**DIRECTIONS FOR THIS TASK**
Across the entries below, how many lines include the word "BAYO"? Reply with only the number.

**DATA SECTION**
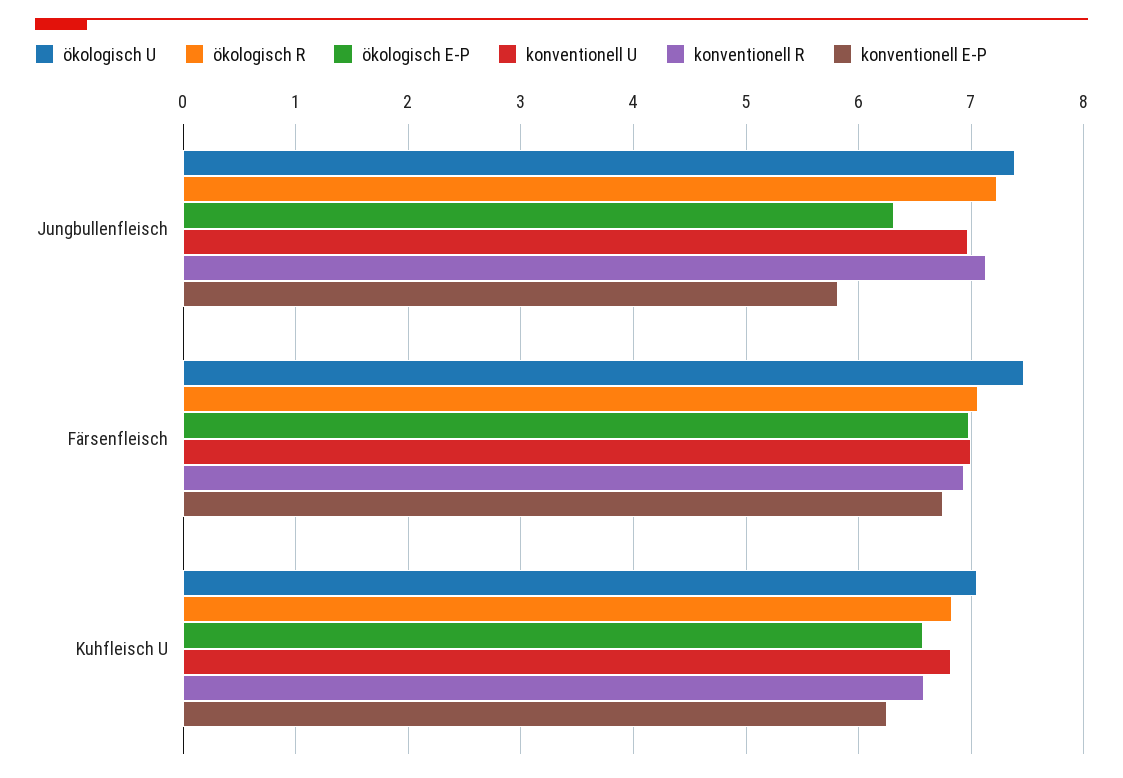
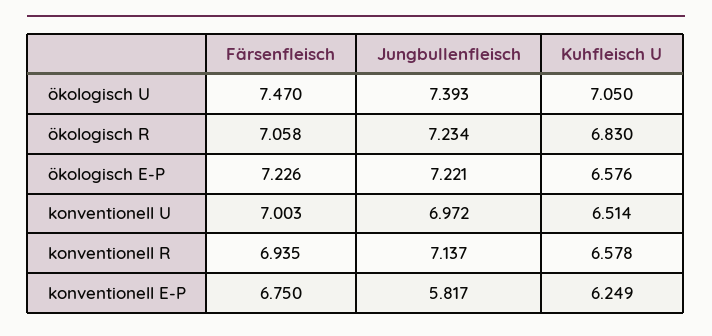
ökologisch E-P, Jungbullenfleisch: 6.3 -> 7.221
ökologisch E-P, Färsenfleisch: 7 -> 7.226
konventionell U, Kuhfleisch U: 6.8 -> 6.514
...
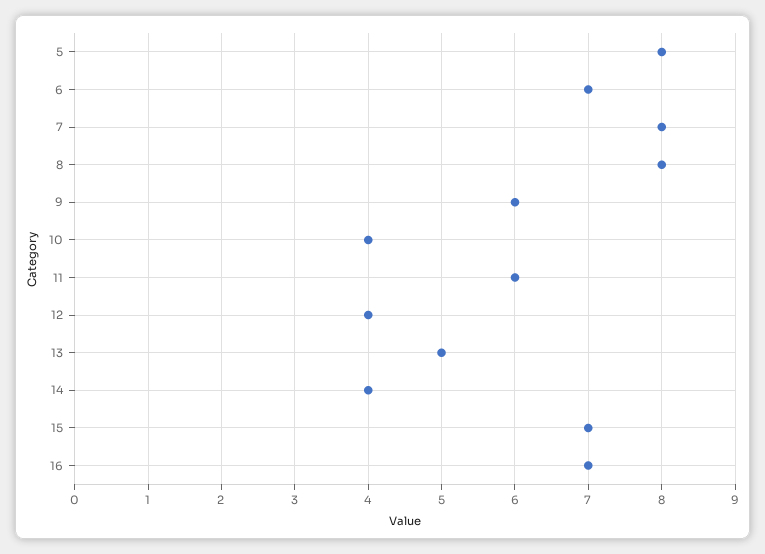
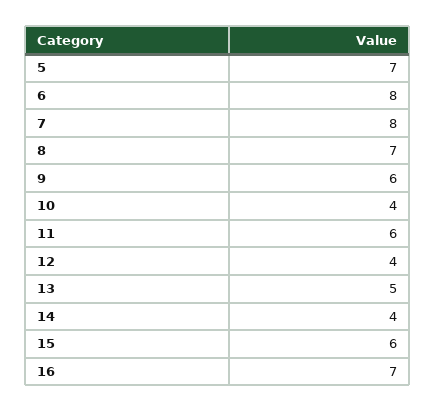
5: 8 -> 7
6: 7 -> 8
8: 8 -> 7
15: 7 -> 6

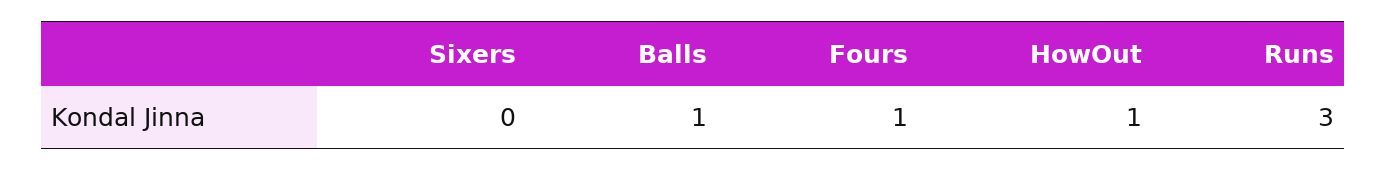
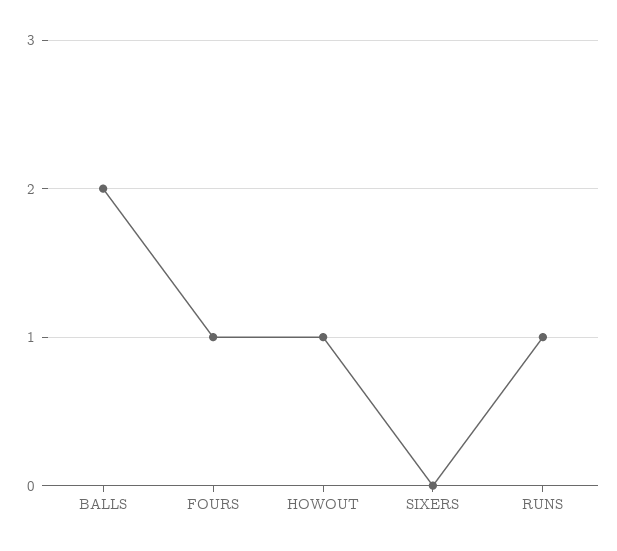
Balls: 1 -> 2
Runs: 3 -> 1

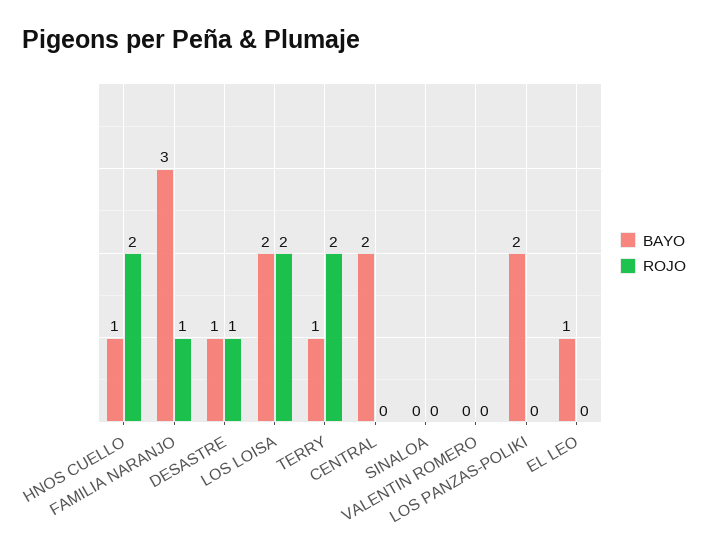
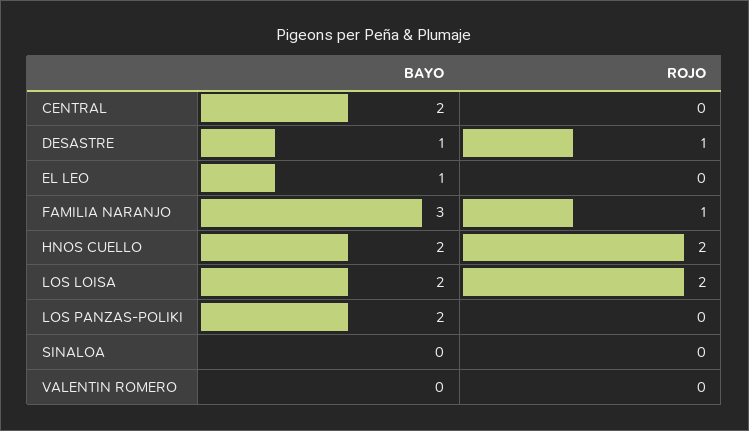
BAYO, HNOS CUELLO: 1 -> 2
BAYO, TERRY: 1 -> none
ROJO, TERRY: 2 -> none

**ANSWER SECTION**
2